§ Task instructions
Look through the material below and return every line that contains "pixels".

§ Given records
----

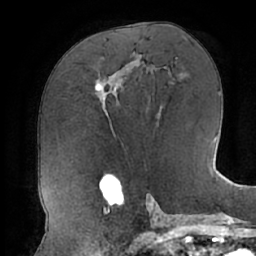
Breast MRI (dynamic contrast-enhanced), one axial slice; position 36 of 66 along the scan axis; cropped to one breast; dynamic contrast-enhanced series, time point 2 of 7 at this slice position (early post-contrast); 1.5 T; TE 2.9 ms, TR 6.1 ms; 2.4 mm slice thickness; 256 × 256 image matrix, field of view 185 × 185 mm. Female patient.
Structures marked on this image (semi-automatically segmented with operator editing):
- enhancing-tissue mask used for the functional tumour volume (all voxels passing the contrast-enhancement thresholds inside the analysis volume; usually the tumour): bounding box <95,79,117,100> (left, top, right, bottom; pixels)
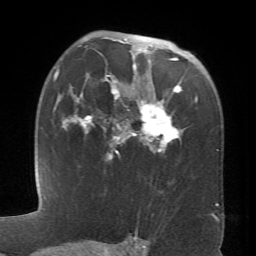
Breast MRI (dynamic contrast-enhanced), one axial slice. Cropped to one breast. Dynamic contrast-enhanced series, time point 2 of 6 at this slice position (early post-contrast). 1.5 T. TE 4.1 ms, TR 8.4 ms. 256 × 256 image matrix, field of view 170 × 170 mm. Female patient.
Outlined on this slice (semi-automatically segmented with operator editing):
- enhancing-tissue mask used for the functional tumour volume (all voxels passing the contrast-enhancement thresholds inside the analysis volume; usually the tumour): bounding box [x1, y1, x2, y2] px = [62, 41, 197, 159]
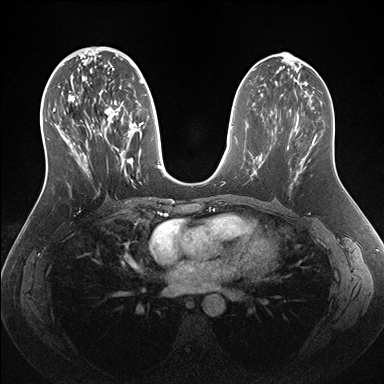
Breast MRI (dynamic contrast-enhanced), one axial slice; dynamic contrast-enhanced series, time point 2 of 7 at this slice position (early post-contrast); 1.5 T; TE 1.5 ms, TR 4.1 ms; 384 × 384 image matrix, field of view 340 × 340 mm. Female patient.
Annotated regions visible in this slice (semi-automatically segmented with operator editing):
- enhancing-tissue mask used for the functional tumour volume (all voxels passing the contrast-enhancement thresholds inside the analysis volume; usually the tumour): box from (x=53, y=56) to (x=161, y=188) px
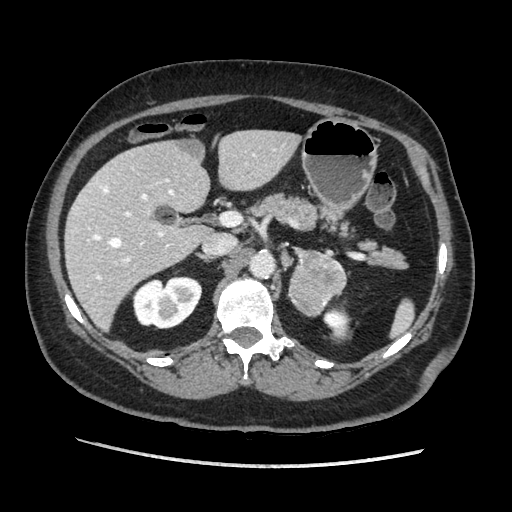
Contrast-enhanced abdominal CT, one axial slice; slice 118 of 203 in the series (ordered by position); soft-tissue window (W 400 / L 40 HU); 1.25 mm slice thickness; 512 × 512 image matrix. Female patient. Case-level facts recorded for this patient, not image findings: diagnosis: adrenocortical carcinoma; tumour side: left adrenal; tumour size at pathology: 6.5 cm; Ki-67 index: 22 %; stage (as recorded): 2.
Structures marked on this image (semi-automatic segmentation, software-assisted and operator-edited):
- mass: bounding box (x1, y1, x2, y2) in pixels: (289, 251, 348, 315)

----

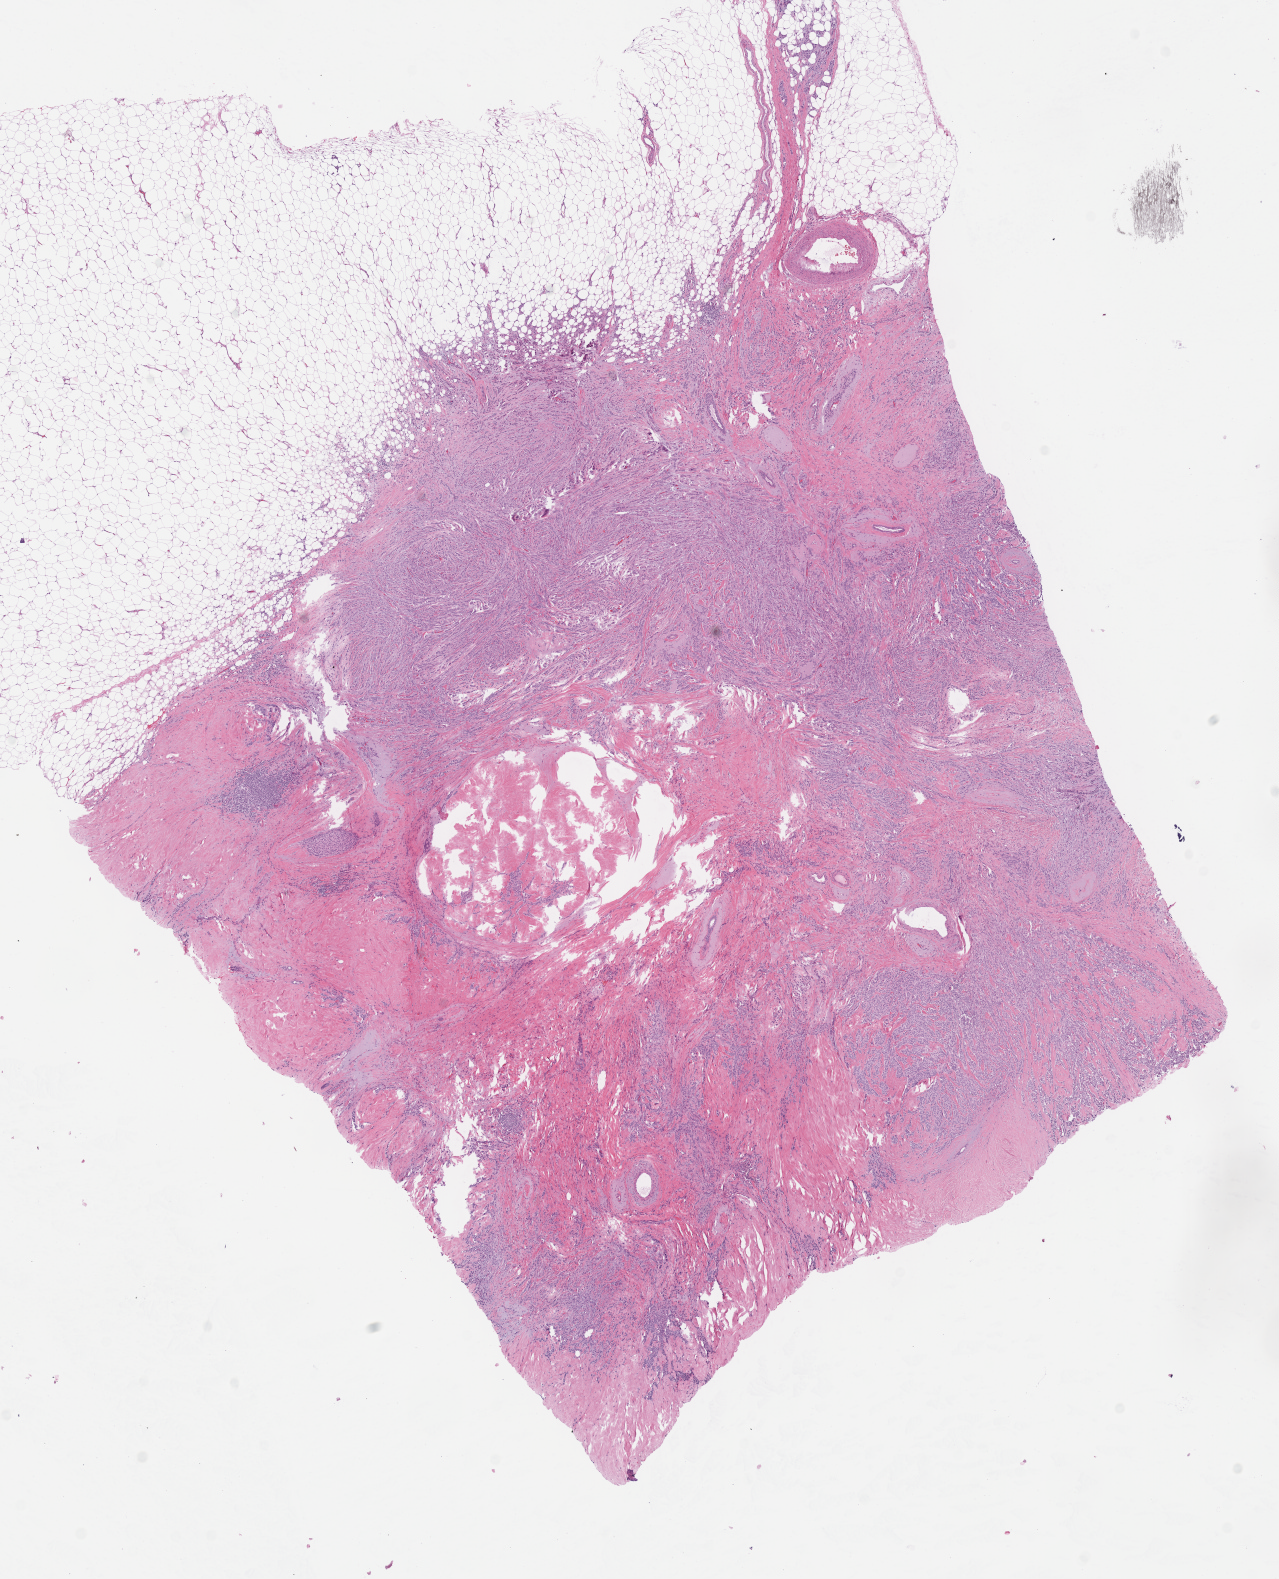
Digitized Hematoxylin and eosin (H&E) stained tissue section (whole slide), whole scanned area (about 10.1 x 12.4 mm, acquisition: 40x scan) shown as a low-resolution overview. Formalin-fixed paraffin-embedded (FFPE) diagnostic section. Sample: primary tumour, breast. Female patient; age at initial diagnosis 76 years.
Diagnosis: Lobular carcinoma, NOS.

----

§ Answer for this exercise
- enhancing-tissue mask used for the functional tumour volume (all voxels passing the contrast-enhancement thresholds inside the analysis volume; usually the tumour): bounding box <95,79,117,100> (left, top, right, bottom; pixels)
- mass: bounding box (x1, y1, x2, y2) in pixels: (289, 251, 348, 315)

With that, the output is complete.